Reading passage:
# Honda gc 160 engine on troy built pressure washer, help!!



## ncdude (Jul 24, 2014)

Hello everyone,

I have a troy built pressure washer with a Honda GC 160 engine that is giving me problems starting. If I pull out the choke and try and start it, it runs for a few seconds and dies. Then you wait 20 seconds and try again to get the same result over and over. If you don't wait the 20 seconds it will run shorter and struggle more. I have put fresh gas in it after draining the tank, filter is good, and the spark plug spark looks good. I also tried loosening the gas cap and still the same result. Without the choke you can pull on the rope till you pass out and it will not fire.

Does anyone have any ideas how to fix this?

Thanks,

Scott


----------



## geogrubb (Jul 28, 2006)

ncdude said:


> Hello everyone,
> 
> I have a troy built pressure washer with a Honda GC 160 engine that is giving me problems starting. If I pull out the choke and try and start it, it runs for a few seconds and dies. Then you wait 20 seconds and try again to get the same result over and over. If you don't wait the 20 seconds it will run shorter and struggle more. I have put fresh gas in it after draining the tank, filter is good, and the spark plug spark looks good. I also tried loosening the gas cap and still the same result. Without the choke you can pull on the rope till you pass out and it will not fire.

Supplied data:

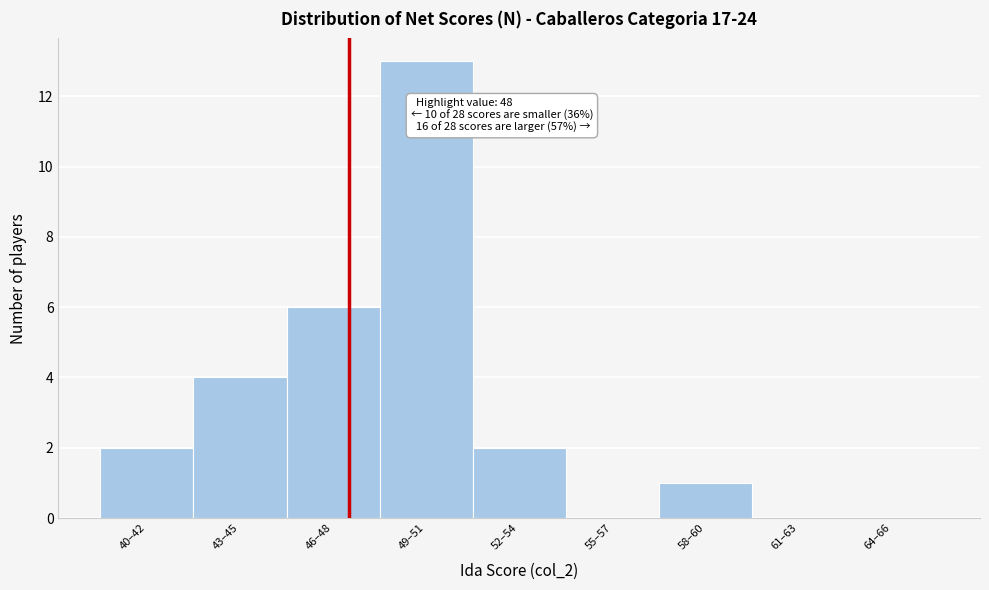

Reading left to right, extract all data points from this chart.

40–42=2	43–45=4	46–48=6	49–51=13	52–54=2	55–57=0	58–60=1	61–63=0	64–66=0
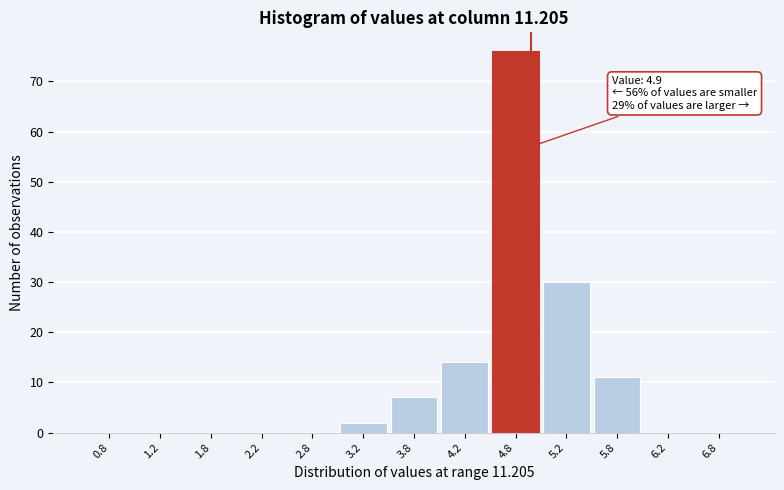

Which range on the x-axis has the tallest bar?

4.5 to 5.0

Task requirements:
1. In the forum thread about the Honda GC 160 engine, list each thing the original poster says was already done or checked before asking for help.
2. In the forum thread about the Honda GC 160 engine, how long does the poster wait between starting attempts?
3. Carry on the forum thread about the Honda GC 160 engine from the point where it ends.
The lines are separate from the forum thread and have no connection to it.

Responses by task:
1.
- Put in fresh gas after draining the tank
- Found the filter to be good
- Saw that the spark plug spark looks good
- Tried loosening the gas cap

2. 20 seconds

3.
> 
> ...


Honda's are very finicky about the spark plug, so get a new one even though the old one looks ok. Then hold the trigger on the spray wand to relieve pressure while it is starting. Have a good one. Geo


----------



## ncdude (Jul 24, 2014)

I will give that a try, if anyone else has any suggestions please continue to post them.

Thanks


----------



## 30yearTech (Sep 14, 2006)

When was the last time this unit was started?
Was it stored with fuel in it?
Sounds like it could be a carburetor problem.


----------



## ncdude (Jul 24, 2014)

It was used last summer and like a dummy I left fuel in it. What's the best way to resolve this?

Thanks


----------



## 30yearTech (Sep 14, 2006)

You will need to tear the carburetor down and clean it out real good, or the carburetors used on these engines are pretty cheap. You could just purchase a new one and replace your old one. They run around $20.00.


----------



## ncdude (Jul 24, 2014)

Where is a good place to purchase one? If you don't mind pointing the way.

Thanks


----------



## 30yearTech (Sep 14, 2006)

Your local Honda dealer would be the quickest, but I use Jacks Small Engine on the internet sometimes.


----------



## ncdude (Jul 24, 2014)

You were correct, the new card fixed it.

Thanks you


----------



## 30yearTech (Sep 14, 2006)

ncdude said:


> You were correct, the new card fixed it.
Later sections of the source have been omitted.